The Holy Family had to face concrete problems like every other family, like so many of our migrant brothers and sisters who, today too, risk their lives to escape misfortune and hunger. In this regard, I consider St. Joseph the special patron of all those forced to leave their native lands because of war, hatred, persecution and poverty.”
My own research and teaching are informed by and benefit from St. Joseph’s patronage of immigrants in various ways. Over the past 15 years, I have performed research in many venues with diverse populations in Latin America and among Latin American immigrants in the United States. These encompass residents of the Little Havana neighborhood in Miami, Central American artists in South Florida, young adult entrepreneurs in Cuba, and families in rural El Salvador. Each individual and community has its own nuances and requires awareness of and adaptability to the realities that have characterized their experiences, approaching questions under study and research participants with care. This is especially the case where participants experience vulnerabilities and disadvantages in their everyday lives, such as poverty and undetermined or unauthorized legal status. The understanding and humility embodied in the figure of St. Joseph is both a methodological and interpersonal tool for doing research that overcomes the subject-object divide and notable differences that might characterize us as individuals.

────────────────

• [Problem to work on] Pick up the passage on St. Joseph and research among immigrants right after its last sentence and keep writing it.

[Page-level text extractions]
────────────────

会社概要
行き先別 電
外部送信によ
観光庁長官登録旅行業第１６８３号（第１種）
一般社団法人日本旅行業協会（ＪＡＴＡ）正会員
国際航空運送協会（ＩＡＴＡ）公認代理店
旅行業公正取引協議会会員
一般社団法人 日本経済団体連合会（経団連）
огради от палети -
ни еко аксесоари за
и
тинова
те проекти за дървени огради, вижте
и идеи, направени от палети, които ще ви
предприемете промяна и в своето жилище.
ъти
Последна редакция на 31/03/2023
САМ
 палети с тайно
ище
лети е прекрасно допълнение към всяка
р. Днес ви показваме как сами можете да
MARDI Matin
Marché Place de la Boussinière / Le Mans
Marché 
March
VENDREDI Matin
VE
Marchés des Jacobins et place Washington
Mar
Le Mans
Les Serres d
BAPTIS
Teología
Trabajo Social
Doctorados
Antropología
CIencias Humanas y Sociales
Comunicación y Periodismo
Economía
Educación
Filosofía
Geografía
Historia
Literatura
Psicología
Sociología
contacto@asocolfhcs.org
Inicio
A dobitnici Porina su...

────────────────

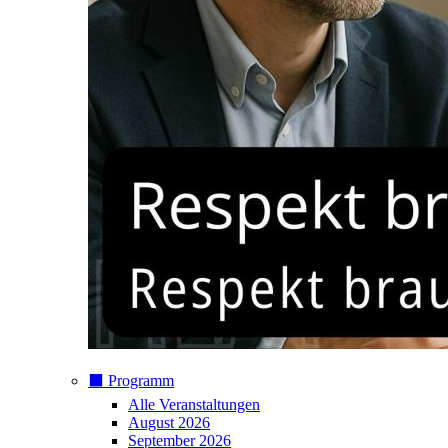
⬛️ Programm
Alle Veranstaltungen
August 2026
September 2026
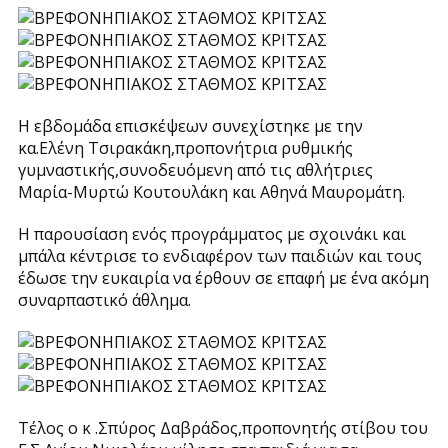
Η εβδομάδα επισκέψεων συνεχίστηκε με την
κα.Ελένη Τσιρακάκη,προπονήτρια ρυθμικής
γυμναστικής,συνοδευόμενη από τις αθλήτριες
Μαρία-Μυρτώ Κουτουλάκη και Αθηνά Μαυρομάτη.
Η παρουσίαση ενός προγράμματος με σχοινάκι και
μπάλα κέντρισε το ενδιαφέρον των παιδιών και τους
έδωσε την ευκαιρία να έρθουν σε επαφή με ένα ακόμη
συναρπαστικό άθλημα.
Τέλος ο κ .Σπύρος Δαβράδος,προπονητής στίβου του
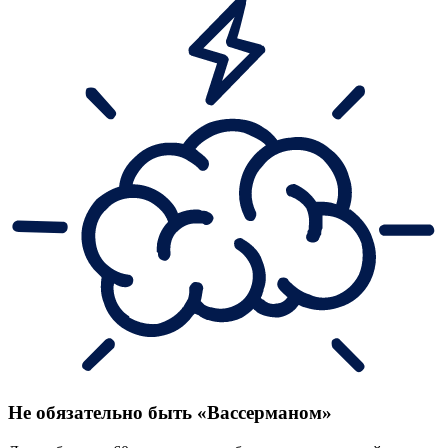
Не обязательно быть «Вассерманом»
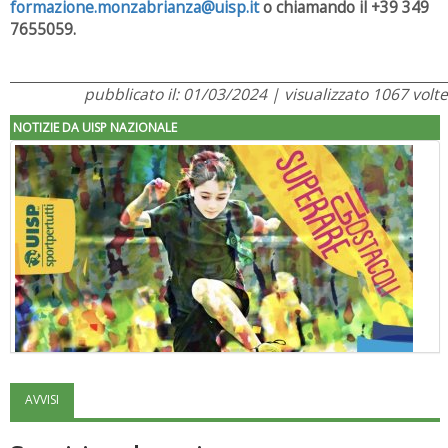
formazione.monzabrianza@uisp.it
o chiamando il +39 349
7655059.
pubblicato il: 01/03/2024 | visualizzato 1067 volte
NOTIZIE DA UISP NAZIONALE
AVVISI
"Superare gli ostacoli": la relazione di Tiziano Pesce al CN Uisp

────────────────

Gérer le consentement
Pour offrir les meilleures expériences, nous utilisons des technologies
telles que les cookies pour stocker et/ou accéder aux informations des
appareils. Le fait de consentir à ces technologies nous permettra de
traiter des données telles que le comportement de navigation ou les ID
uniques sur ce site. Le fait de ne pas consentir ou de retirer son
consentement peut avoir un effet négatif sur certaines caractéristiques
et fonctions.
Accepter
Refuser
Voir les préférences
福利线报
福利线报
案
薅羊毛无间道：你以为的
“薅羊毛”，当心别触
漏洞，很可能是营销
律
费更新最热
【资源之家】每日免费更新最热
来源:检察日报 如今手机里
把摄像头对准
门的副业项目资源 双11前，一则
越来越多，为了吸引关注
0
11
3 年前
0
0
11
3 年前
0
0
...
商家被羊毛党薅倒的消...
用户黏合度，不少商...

────────────────

• [Result of this task]
The compassion and support offered to us through the example of St. Joseph accompany me in the classroom as well, in and through the controversial discussions that arise in the study of contemporary international migration and the politics of U.S. immigration. Sometimes, when assessing specific immigration laws, policies, regulations and practices are under examination, emotions flare and debates get heated over what are the “right” or “wrong” factors to consider and decisions to make. This is especially the case regarding how hot-button issues are treated in the media, e.g., refugees, asylum-seekers, border security, DREAMers, the undocumented. No matter what the topic, however, we benefit from building upon the shared recognition of migration as a human experience and the emphasis on immigrants not as nameless or faceless sojourners, but as individuals and groups deserving of dignity and understanding based on our common humanity, demonstrated by St. Joseph himself.
Five Facts about St. Joseph
- The University’s statue of St. Joseph the Worker, located in the courtyard of Barbelin Hall, was donated by night school students in 1967.
- The lily is a symbol often associated with St. Joseph, which represents God’s promise to Joseph and his character as a person who lives justly. Legend has it that the walking staff of Joseph sprouted lilies as a sign that he was to marry Mary, the Mother of God, cuing from the biblical passage, “The just man shall blossom like the lily” (Hosea 14:5). The lily can be seen in the University’s seal in the lower left quadrant and in the University’s logo over the letter J.
- The first apostolic mission entrusted by the pope to the Society of Jesus was given on the Feast of St. Joseph nearly 500 years ago. It was on this day that the mission of the Jesuits began – and continues to this day around the world.
- Students often rub the foot of the St. Joseph the Dreamer statue to ask him for help on their exams. The statue is situated in the grotto behind the Chapel of St. Joseph and serves as a space for prayer and reflection.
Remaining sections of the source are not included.